### PASSAGE GIVEN
* START *

In 2008-2009, Zach and I, among many others, agreed to help Chris with some beta for his new SuperTopo Guide book involving over 200 routes focused on free and/or clean aid climbing in Zion National Park. Upon proofing and reviewing the rough draft, an old chimney route on the east spur of Lady Mountain caught Zach’s attention. I am not sure whether it was the bushwhacking descent, the dirty off width climbing or just plain curiosity that drew him to it, but the next thing I know, we were off to do the route.
Chimney Sweep is an old school 5.7 Zion route first established by Curt Haire and Wes Hall in 1975. I had never heard of anyone doing it, but did observe rappel tat (even though you can walk off the route) that was younger than 1975. Thus it has seen some traffic although one would never guess it from how much loose rock and sand you had to dodge. I venture to guess the reason it has seen some traffic is because someone saw the opportunity to extend the original route with a couple of pretty good 5.10 pitches on decent rock. However, that is the only good rock of the day.
Curt and Wes originally named this route the North Spur Chimney Sweep, when in reality it is on the east spur of Lady Mountain. I am not going to get specific about the 5.10 grade as whoever supplied Chris with the beta did not and Zach and I were not interested in trying to pin it down. Needless to say, you have a few challenging off width pitches at the 5.10 grade level.

* END *

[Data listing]
* START *

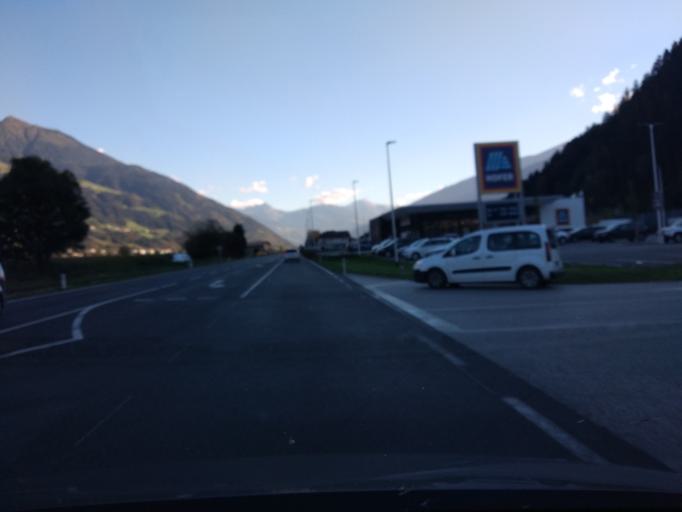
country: AT
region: Tyrol
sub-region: Politischer Bezirk Schwaz
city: Schlitters
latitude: 47.3667
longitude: 11.8499
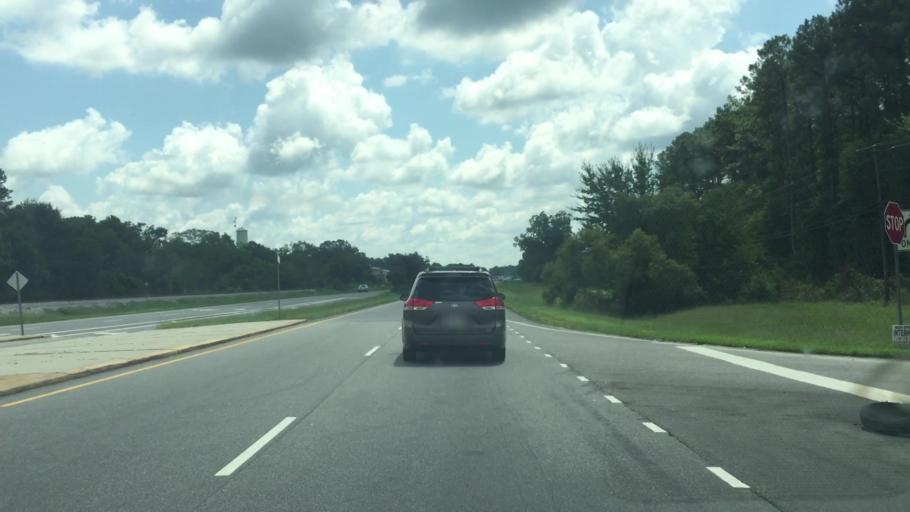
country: US
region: North Carolina
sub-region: Scotland County
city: Laurel Hill
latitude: 34.8106
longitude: -79.5542
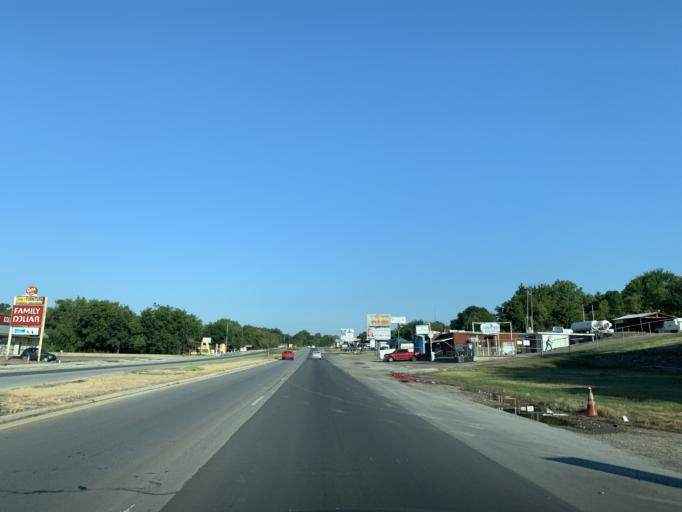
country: US
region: Texas
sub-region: Tarrant County
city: Sansom Park
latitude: 32.7962
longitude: -97.3987
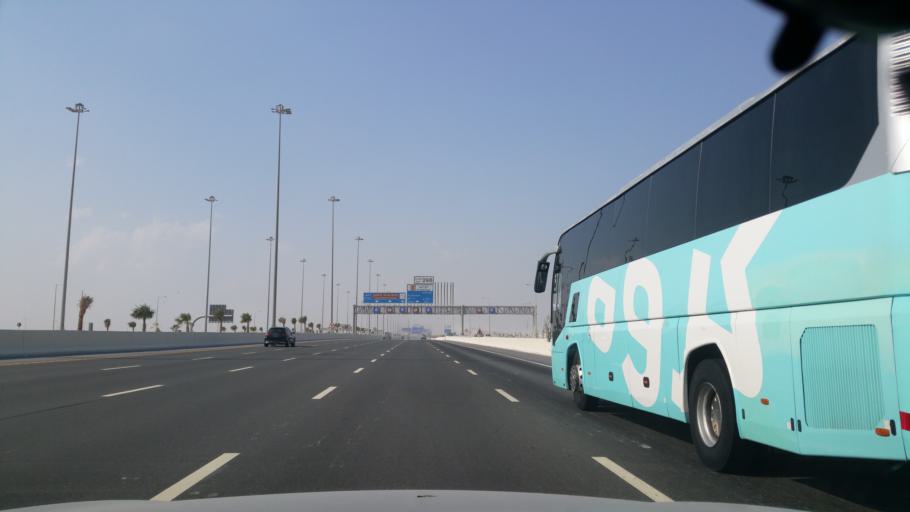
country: QA
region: Baladiyat Umm Salal
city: Umm Salal Muhammad
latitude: 25.4334
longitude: 51.4838
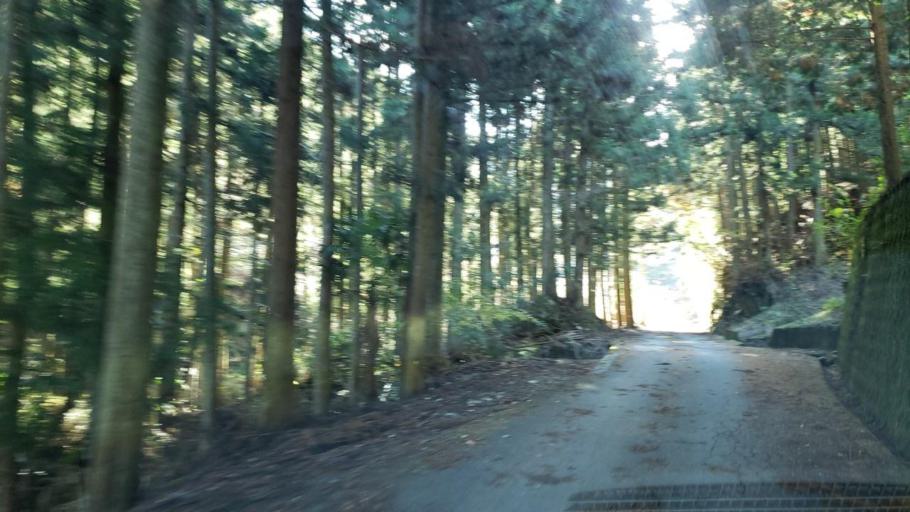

* END *

### WORK TO DO
A: Answer these questions from the climbing account:
(i) Who first established Chimney Sweep, and in what year?
(ii) On which spur of Lady Mountain does the route actually lie?
(iii) How many routes does the new guidebook involve?
B: Please edit the rows from the line holding "region: Texas" through the end of the data listing, both ends included, so that "city" becomes "locality" and nothing else changes. Give only those rows, without the pictures.

### THE REPLIES
A:
(i) Curt Haire and Wes Hall, in 1975.
(ii) The east spur.
(iii) Over 200 routes.

B:
region: Texas
sub-region: Tarrant County
locality: Sansom Park
latitude: 32.7962
longitude: -97.3987
country: QA
region: Baladiyat Umm Salal
locality: Umm Salal Muhammad
latitude: 25.4334
longitude: 51.4838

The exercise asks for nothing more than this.